WHAT IS NEEDED:
Render each line of the data below as a string in one JSON list, skipping blank lines and omitting the pictures.

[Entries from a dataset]
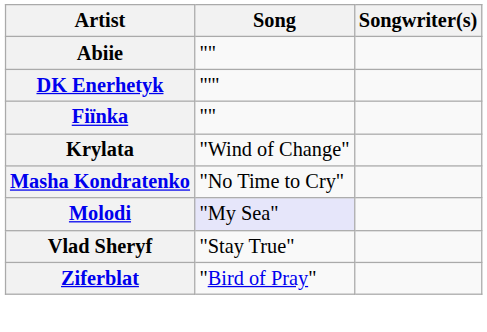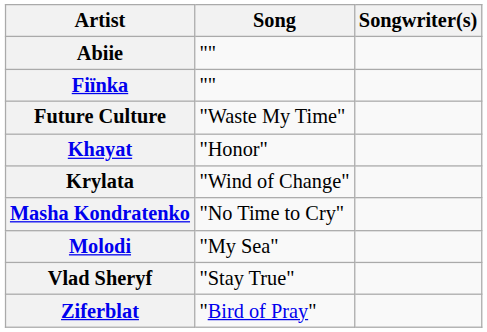- row: DK Enerhetyk | "'"
+ row: Future Culture | "Waste My Time"
+ row: Khayat | "Honor"
Molodi | Song: lavender background -> no background
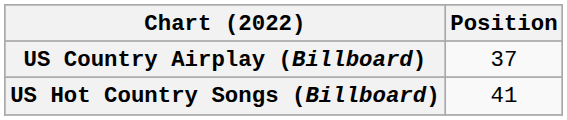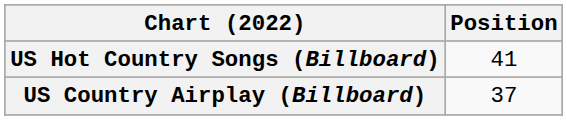rows swapped: US Hot Country Songs (Billboard) <-> US Country Airplay (Billboard)
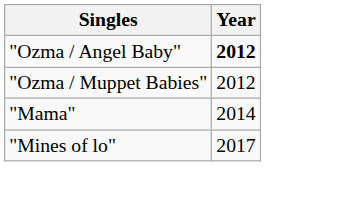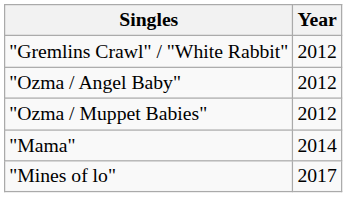+ row: "Gremlins Crawl" / "White Rabbit" | 2012
"Ozma / Angel Baby" | Year: bold -> normal
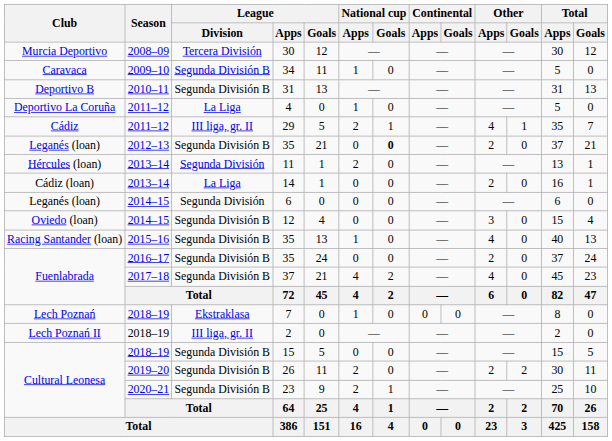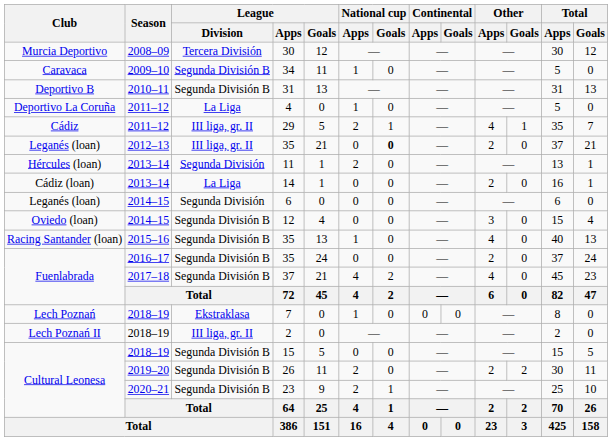Leganés (loan) / 35 | League / Division: Segunda División B -> III liga, gr. II
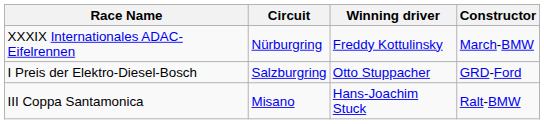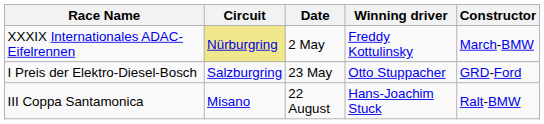+ column: Date | 2 May | 23 May | 22 August
XXXIX Internationales ADAC-Eifelrennen | Circuit: no background -> khaki background
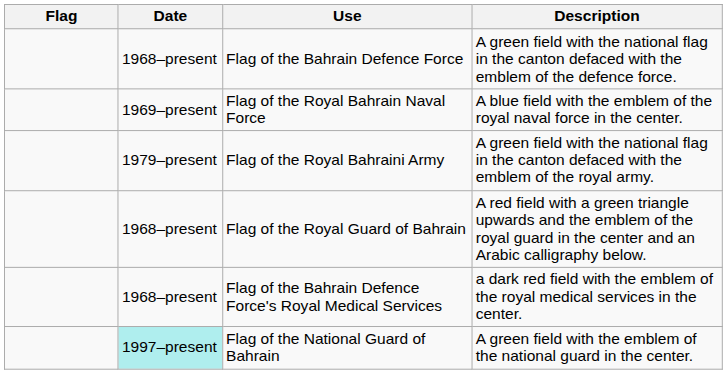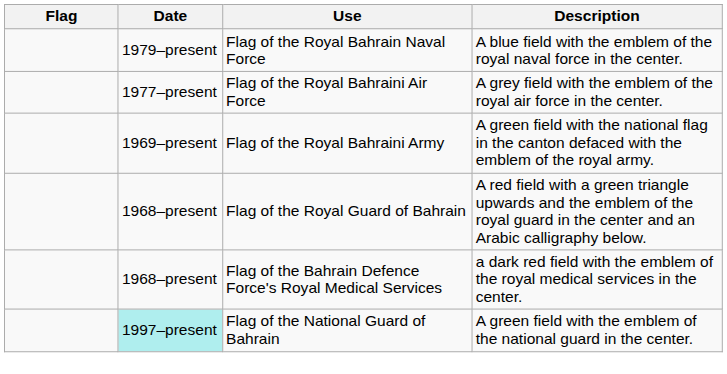- row: 1968–present | Flag of the Bahrain Defence Force | A green field with the national flag in the canton defaced with the emblem of the defence force.
Flag of the Royal Bahrain Naval Force | Date: 1969–present -> 1979–present
+ row: 1977–present | Flag of the Royal Bahraini Air Force | A grey field with the emblem of the royal air force in the center.
Flag of the Royal Bahraini Army | Date: 1979–present -> 1969–present
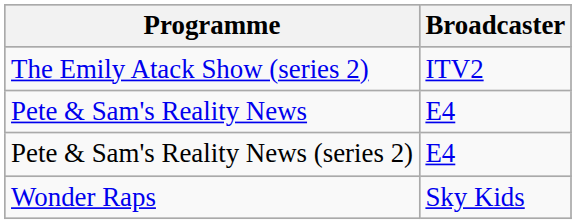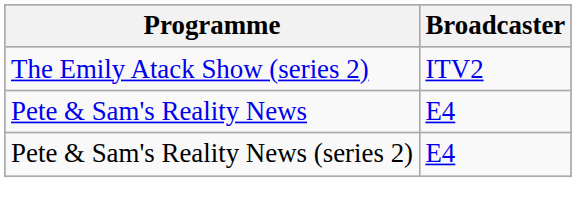- row: Wonder Raps | Sky Kids
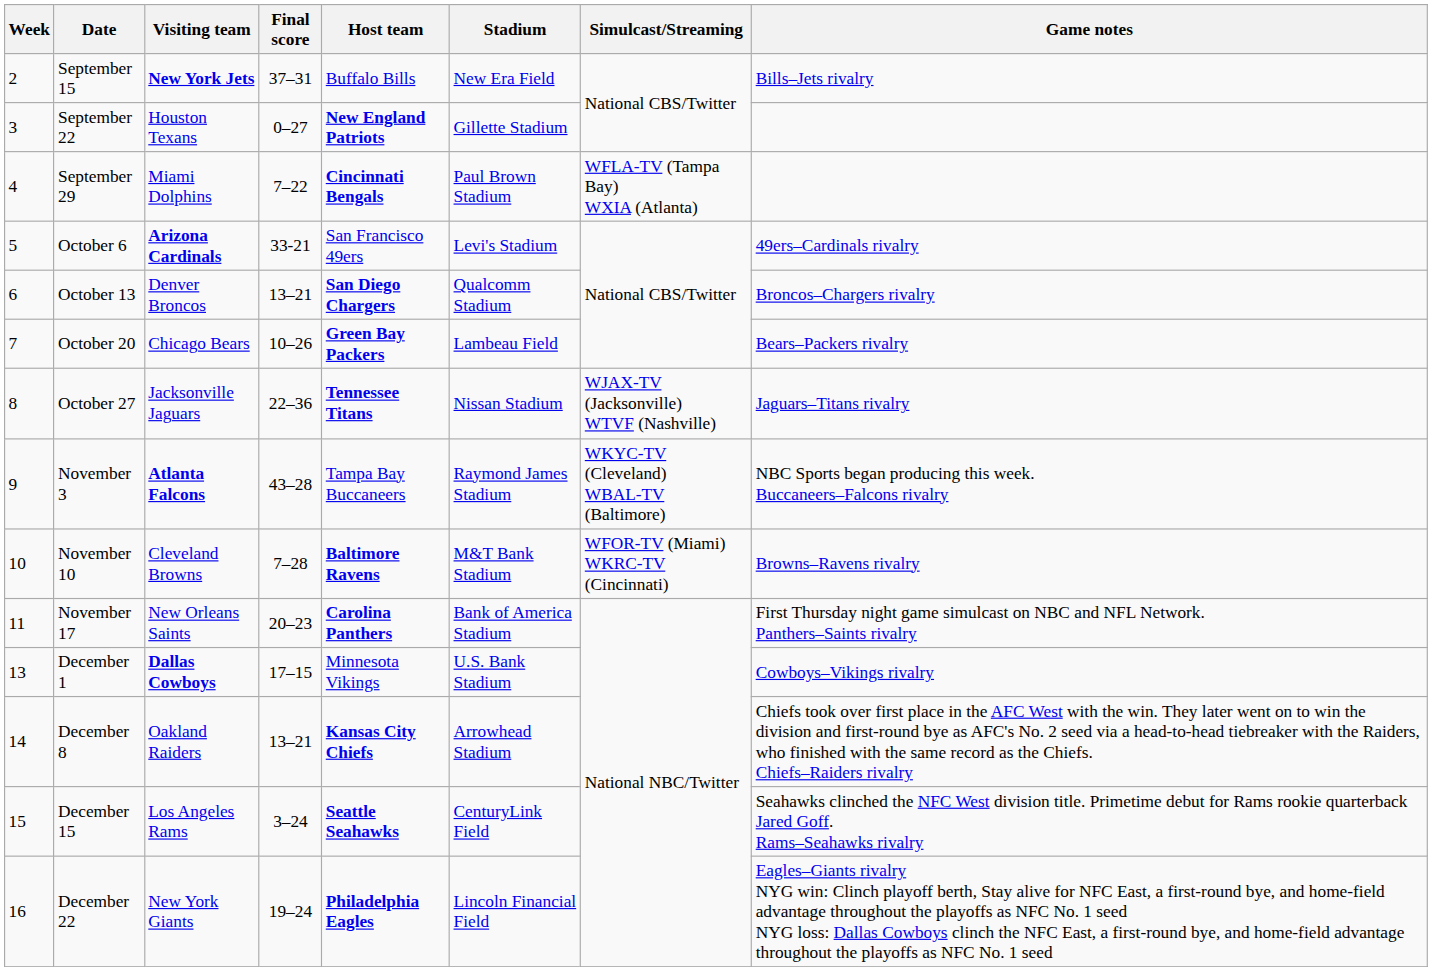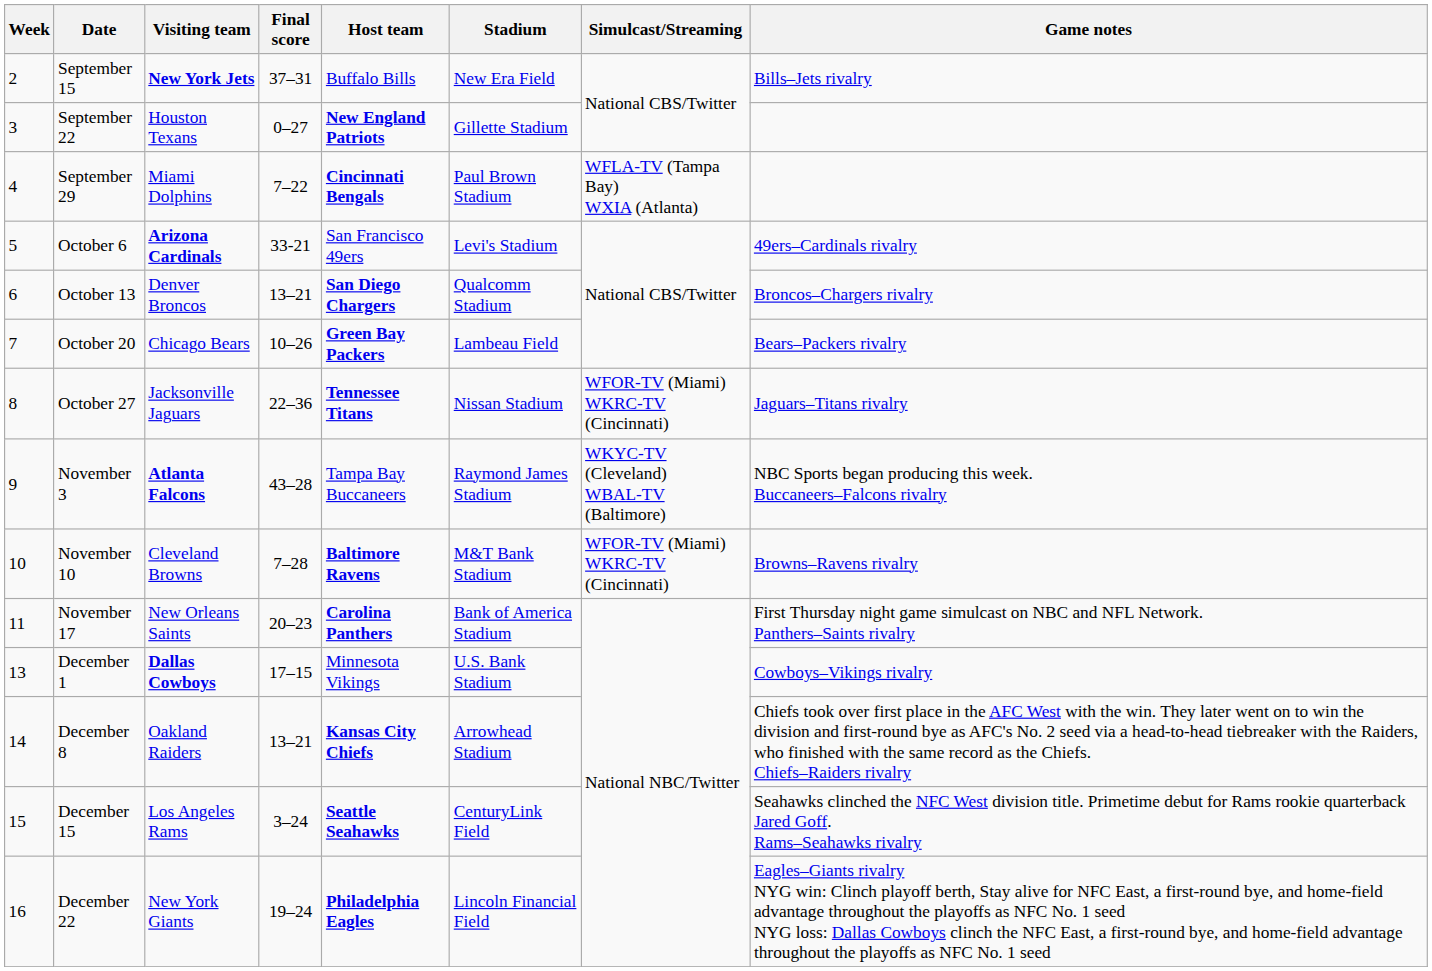October 27 | Simulcast/Streaming: WJAX-TV (Jacksonville) WTVF (Nashville) -> WFOR-TV (Miami) WKRC-TV (Cincinnati)
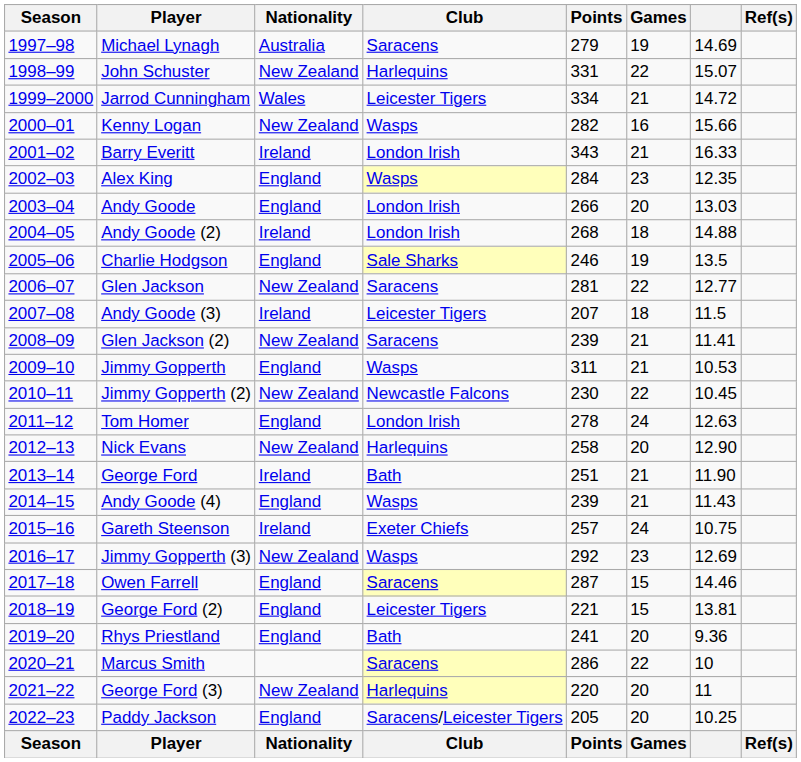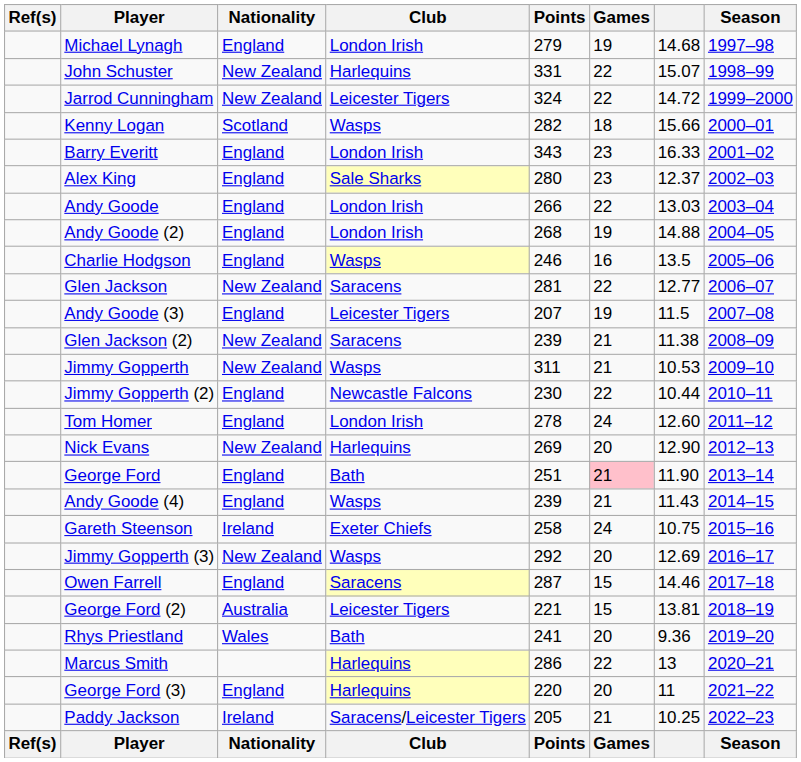columns swapped: Season <-> Ref(s)
Michael Lynagh | Nationality: Australia -> England
Michael Lynagh | Club: Saracens -> London Irish
Michael Lynagh | column 7: 14.69 -> 14.68
Jarrod Cunningham | Nationality: Wales -> New Zealand
Jarrod Cunningham | Points: 334 -> 324
Jarrod Cunningham | Games: 21 -> 22
Kenny Logan | Nationality: New Zealand -> Scotland
Kenny Logan | Games: 16 -> 18
Barry Everitt | Nationality: Ireland -> England
Barry Everitt | Games: 21 -> 23
Alex King | Club: Wasps -> Sale Sharks
Alex King | Points: 284 -> 280
Alex King | column 7: 12.35 -> 12.37
Andy Goode | Games: 20 -> 22
Andy Goode (2) | Nationality: Ireland -> England
Andy Goode (2) | Games: 18 -> 19
Charlie Hodgson | Club: Sale Sharks -> Wasps
Charlie Hodgson | Games: 19 -> 16
Andy Goode (3) | Nationality: Ireland -> England
Andy Goode (3) | Games: 18 -> 19
Glen Jackson (2) | column 7: 11.41 -> 11.38
Jimmy Gopperth | Nationality: England -> New Zealand
Jimmy Gopperth (2) | Nationality: New Zealand -> England
Jimmy Gopperth (2) | column 7: 10.45 -> 10.44
Tom Homer | column 7: 12.63 -> 12.60
Nick Evans | Points: 258 -> 269
George Ford | Nationality: Ireland -> England
George Ford | Games: no background -> pink background
Gareth Steenson | Points: 257 -> 258
Jimmy Gopperth (3) | Games: 23 -> 20
George Ford (2) | Nationality: England -> Australia
Rhys Priestland | Nationality: England -> Wales
Marcus Smith | Club: Saracens -> Harlequins
Marcus Smith | column 7: 10 -> 13
George Ford (3) | Nationality: New Zealand -> England
Paddy Jackson | Nationality: England -> Ireland
Paddy Jackson | Games: 20 -> 21
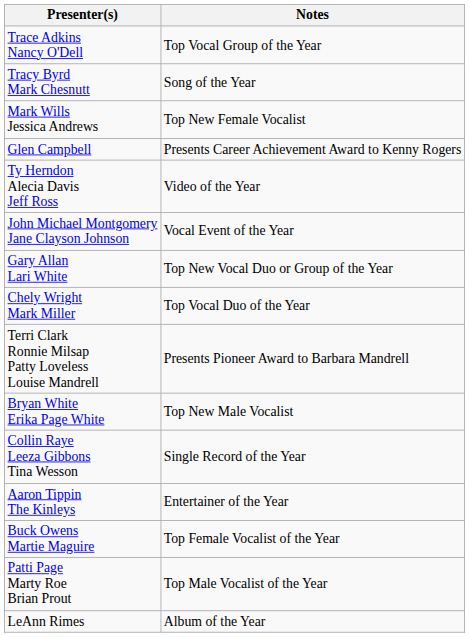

ANSWER TO THE TASK:
[
  "- row: DK Enerhetyk | \"'\"",
  "+ row: Future Culture | \"Waste My Time\"",
  "+ row: Khayat | \"Honor\"",
  "Molodi | Song: lavender background -> no background",
  "rows swapped: US Hot Country Songs (Billboard) <-> US Country Airplay (Billboard)",
  "+ row: \"Gremlins Crawl\" / \"White Rabbit\" | 2012",
  "\"Ozma / Angel Baby\" | Year: bold -> normal",
  "Leganés (loan) / 35 | League / Division: Segunda División B -> III liga, gr. II",
  "+ column: Date | 2 May | 23 May | 22 August",
  "XXXIX Internationales ADAC-Eifelrennen | Circuit: no background -> khaki background",
  "- row: 1968–present | Flag of the Bahrain Defence Force | A green field with the national flag in the canton defaced with the emblem of the defence force.",
  "Flag of the Royal Bahrain Naval Force | Date: 1969–present -> 1979–present",
  "+ row: 1977–present | Flag of the Royal Bahraini Air Force | A grey field with the emblem of the royal air force in the center.",
  "Flag of the Royal Bahraini Army | Date: 1979–present -> 1969–present",
  "- row: Wonder Raps | Sky Kids",
  "October 27 | Simulcast/Streaming: WJAX-TV (Jacksonville) WTVF (Nashville) -> WFOR-TV (Miami) WKRC-TV (Cincinnati)",
  "columns swapped: Season <-> Ref(s)",
  "Michael Lynagh | Nationality: Australia -> England",
  "Michael Lynagh | Club: Saracens -> London Irish",
  "Michael Lynagh | column 7: 14.69 -> 14.68",
  "Jarrod Cunningham | Nationality: Wales -> New Zealand",
  "Jarrod Cunningham | Points: 334 -> 324",
  "Jarrod Cunningham | Games: 21 -> 22",
  "Kenny Logan | Nationality: New Zealand -> Scotland",
  "Kenny Logan | Games: 16 -> 18",
  "Barry Everitt | Nationality: Ireland -> England",
  "Barry Everitt | Games: 21 -> 23",
  "Alex King | Club: Wasps -> Sale Sharks",
  "Alex King | Points: 284 -> 280",
  "Alex King | column 7: 12.35 -> 12.37",
  "Andy Goode | Games: 20 -> 22",
  "Andy Goode (2) | Nationality: Ireland -> England",
  "Andy Goode (2) | Games: 18 -> 19",
  "Charlie Hodgson | Club: Sale Sharks -> Wasps",
  "Charlie Hodgson | Games: 19 -> 16",
  "Andy Goode (3) | Nationality: Ireland -> England",
  "Andy Goode (3) | Games: 18 -> 19",
  "Glen Jackson (2) | column 7: 11.41 -> 11.38",
  "Jimmy Gopperth | Nationality: England -> New Zealand",
  "Jimmy Gopperth (2) | Nationality: New Zealand -> England",
  "Jimmy Gopperth (2) | column 7: 10.45 -> 10.44",
  "Tom Homer | column 7: 12.63 -> 12.60",
  "Nick Evans | Points: 258 -> 269",
  "George Ford | Nationality: Ireland -> England",
  "George Ford | Games: no background -> pink background",
  "Gareth Steenson | Points: 257 -> 258",
  "Jimmy Gopperth (3) | Games: 23 -> 20",
  "George Ford (2) | Nationality: England -> Australia",
  "Rhys Priestland | Nationality: England -> Wales",
  "Marcus Smith | Club: Saracens -> Harlequins",
  "Marcus Smith | column 7: 10 -> 13",
  "George Ford (3) | Nationality: New Zealand -> England",
  "Paddy Jackson | Nationality: England -> Ireland",
  "Paddy Jackson | Games: 20 -> 21"
]